Procuring Construction and Estate Management Professional Services – A Supplier’s Perspective 

With a decade of working with schools and academies on construction and estate management, both as a client and as a consultant, Jonathan Jones of MAC Construction Consultants is well placed to understand the complexities of procuring professional support services.

In this blog he brings his expertise to bear to highlight what you need to do to procure these services in the right way so that you have the right people providing the right services at the right cost and quality; all of which are essential to successful capital projects.

The Need for Estate and Construction Professional Services 

During a decade of working with schools and academies on construction and estate management, both on the client side as Head of Estates for a MAT, and latterly on the consultant side as a Director of a construction consultancy, the complexities of procuring professional support services have become increasingly apparent. 

The need for this professional support is well established. Most notably, the DfE ‘Good Estate Management for Schools’ (GEMS) guidance sets out: 

  • The need for professional expertise on estates projects;  
  • That this expertise may be needed even on the smallest projects; and 
  • Professional support should be procured efficiently to deliver value for money. 

Ensuring you have the right people providing the right services at the right cost and quality is essential to successful capital projects. However, procuring these services in the right way is also essential.  

Types of Professional Services – Core and Specialist 

Understanding the different types of professional services is the first step. Helpfully, GEMS provides a list of core and specialist roles required for any project, as illustrated below. 

From a supplier perspective, most consultancy practices do not provide all the core services in-house, which means that they sub-contract or procure them separately on a client’s behalf. The same applies to the specialist services.  

Effective Procurement 

This variation in the types of service means that crafting a competitive and comparable tender exercise is challenging.  There are also key differences between a multi year appointment for multiple projects, or an appointment for a single one-off project. You should therefore aim to answer the following questions: 

  • Which services do I need? If it is a one-off project, you might have a good idea of the core services you need, but the specialist services may not be defined. For a group of projects, consider if you need to procure all of the core services and ‘call them off’ as and when needed. 
  • When will I need them? Consider the project lifecycle. For design services, you may only need these early on. For a Project Manager or Cost Consultant, these are likely to be needed throughout. 
  • Why are they required? Check that you are actually procuring what you need – a lead consultant can help with this using their knowledge and expertise. 
  • Can a single supplier provide everything? For a one-off project this might be the case, for a group of projects or for bigger and more complicated schemes, it is likely you will need to use a range of suppliers. 
  • Is there a need for sub-consultancy arrangements? You’ll need to manage through the procurement process – and provide time for suppliers to develop a supply chain.  
  • What information do I have? Provide information on the project and site. Floor plans, drawings, condition surveys or existing work completed on the project are all useful – but make sure it is relevant.  
  • Who will manage all of this? Do you want a lead consultant overseeing it all and do you have the capacity to manage it? 

Quality vs Cost 

Once you have defined what you need, the tender should clearly assess quality and cost. 

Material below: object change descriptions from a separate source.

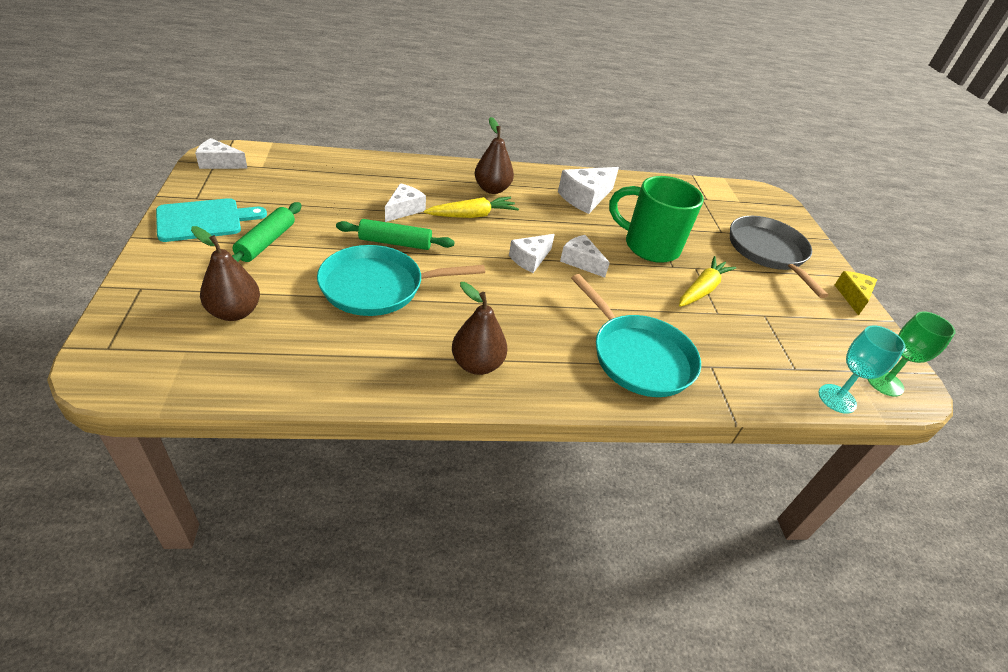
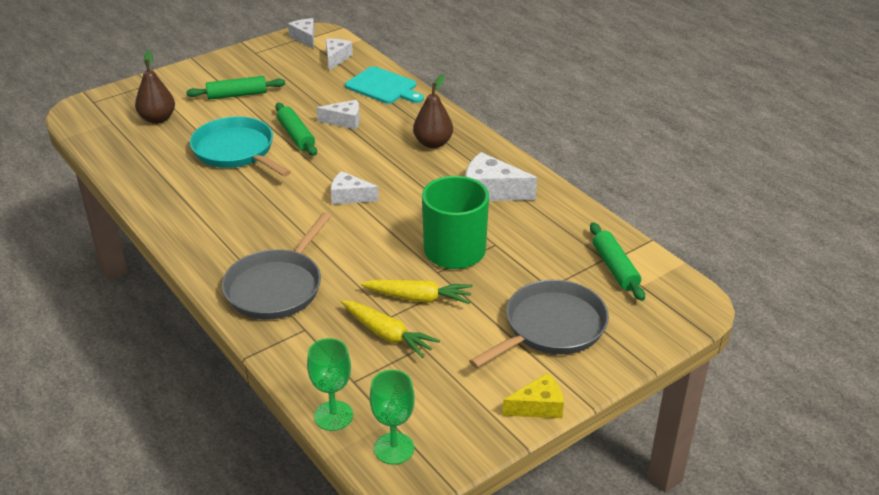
camera: 65 degrees right, 5 degrees down
(204, 220) = (234, 66): turquoise cutting board -> turquoise cutting board (383, 87)
(472, 215) = (378, 150): yellow carrot -> yellow carrot (387, 335)
(477, 364) = (194, 219): brown pear -> none
(581, 262) = (378, 221): white cheese -> white cheese (336, 58)
(638, 357) = (276, 287): turquoise pan -> grey pan
(715, 200) = (615, 268): none -> green rolling pin
(837, 399) = (333, 416): turquoise goblet -> green goblet

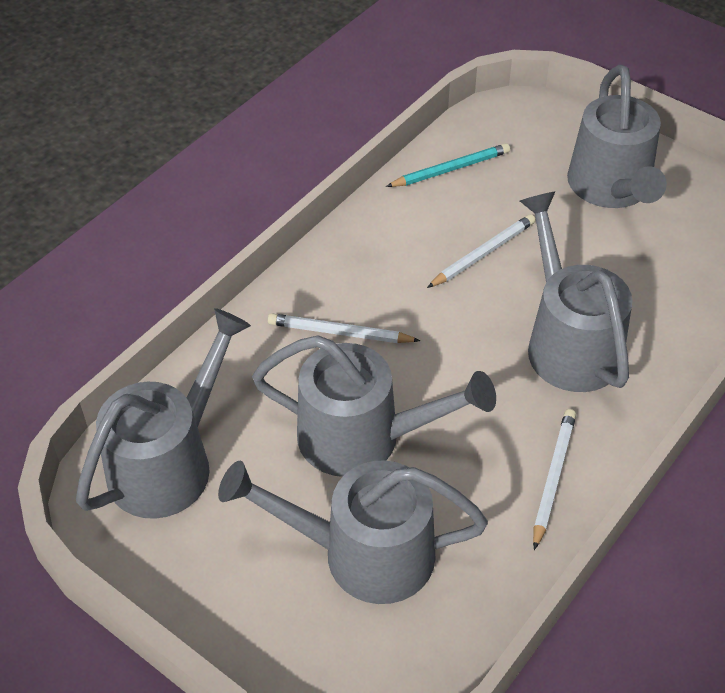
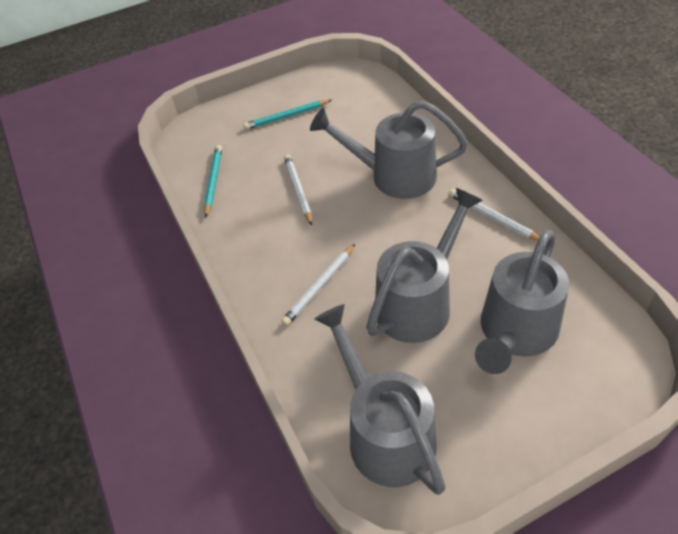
camera: 60 degrees left, 0 degrees up
(612, 189) = (286, 117): grey watering can -> turquoise pencil

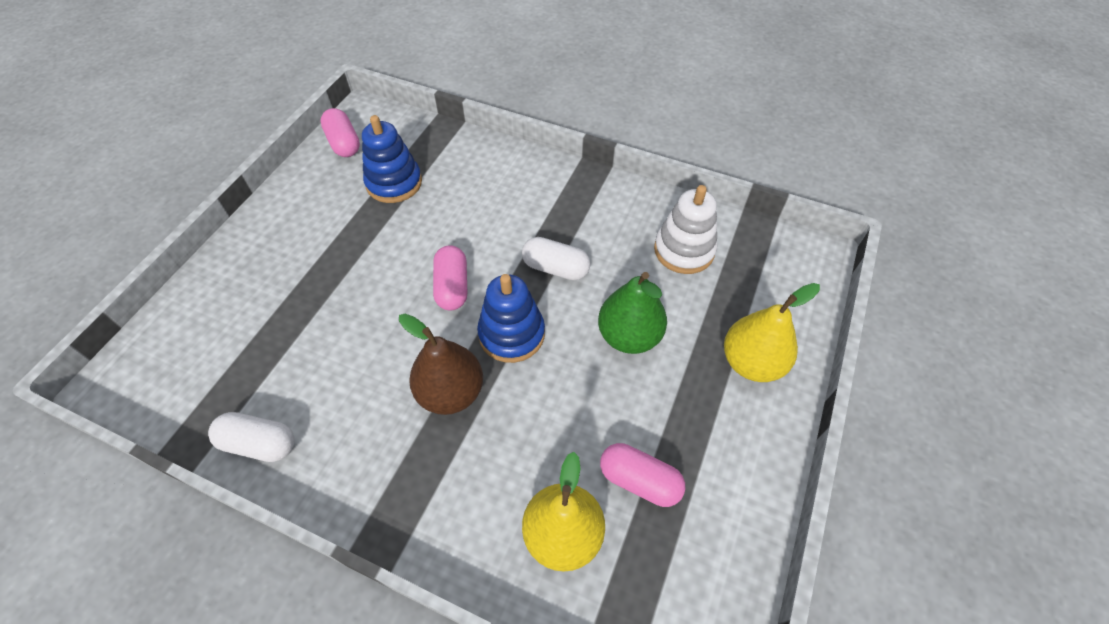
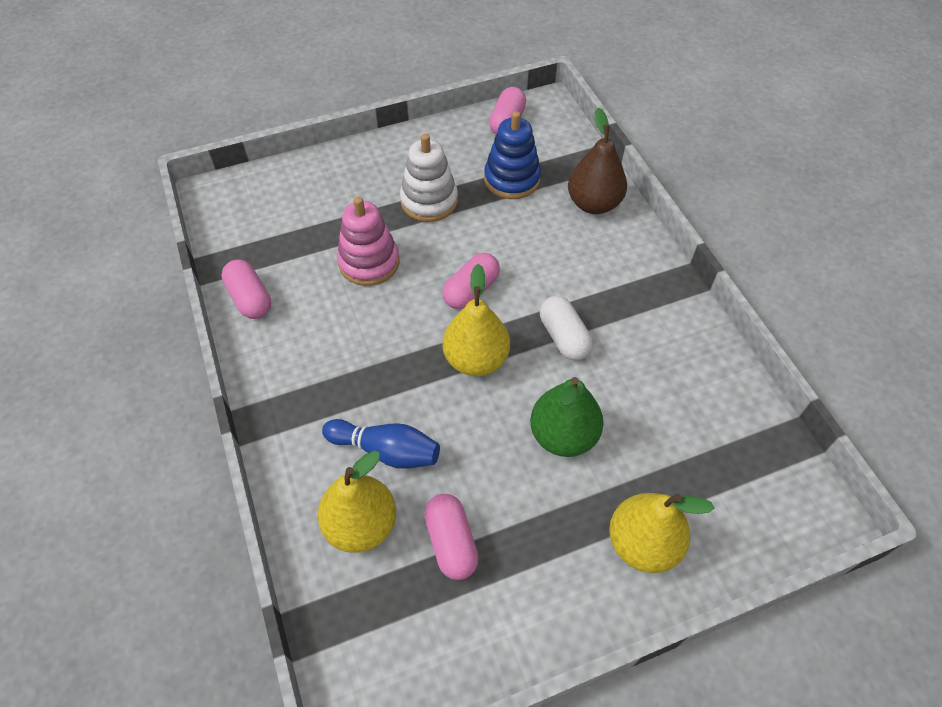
camera: 45 degrees right, 0 degrees up
(260, 443) = (250, 299): white capsule -> pink capsule
(342, 328) = (369, 262): none -> pink stacking toy
(451, 392) = (391, 365): brown pear -> brown pear (593, 204)
(511, 334) = (476, 359): blue stacking toy -> yellow pear
(519, 460) = (386, 451): none -> blue bowling pin
(684, 250) = (691, 408): white stacking toy -> white stacking toy (429, 201)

On quality, keep questions simple, word limited and site specific to get the information needed. Key things to think about include: 

  • Consider supplier experience. Have they worked with schools and academies? Can they provide examples of similar projects? What is their knowledge and capacity?  
  • The supplier’s key asset are their people who will be advising you. Where are they based? Who are they and what qualifications do they have? 
  • Is there a supply chain in place for specialist services that the bidder does not provide in-house? Are the companies and individuals named? How will this be managed? How will they procure these for you and ensure best value? 
  • Consider Health and Safety including the Construction Design Management (CDM) Regulations and Principal Designer to keep everyone safe and legally compliant. 

Key things to consider regarding costings include: 

  • Ensure comparability on a fair basis between suppliers so provide them with specific information about your requirements.  
  • If it is a single one-off project, can you request a fixed fee for the different core services required? 
  • If you are not sure about the services required or are planning a group of projects over time, consider using percentage fees for each service. 
  • Keep costing requirements proportionate to the size and scale of the project. If you are only planning to spend £500k over three years on roofing, think if you really need a Building Services engineer. 
  • Do you really need to procure the specialist services or can you leave this to the Lead Consultant as the project develops? 


Managing capital projects can be daunting and the range of services you need is equally complex. Procuring professional services in a robust way ensures that you meet your internal policies and procedures and avoids costly mistakes down the line.  

We recommend early engagement with professional services providers. They will help you define what core services you might require, at what stage, and what specialist services may be needed as the project progresses. As suppliers, we are happy to provide this advice, even when there needs to be a procurement process to respond to in competition with others. 

Once you have selected a professional services partner, this should give you the confidence you need by having the right people providing the right services at the right cost and quality. As a result, you are likely to see better outcomes for your staff and students, who ultimately benefit from a successful capital project.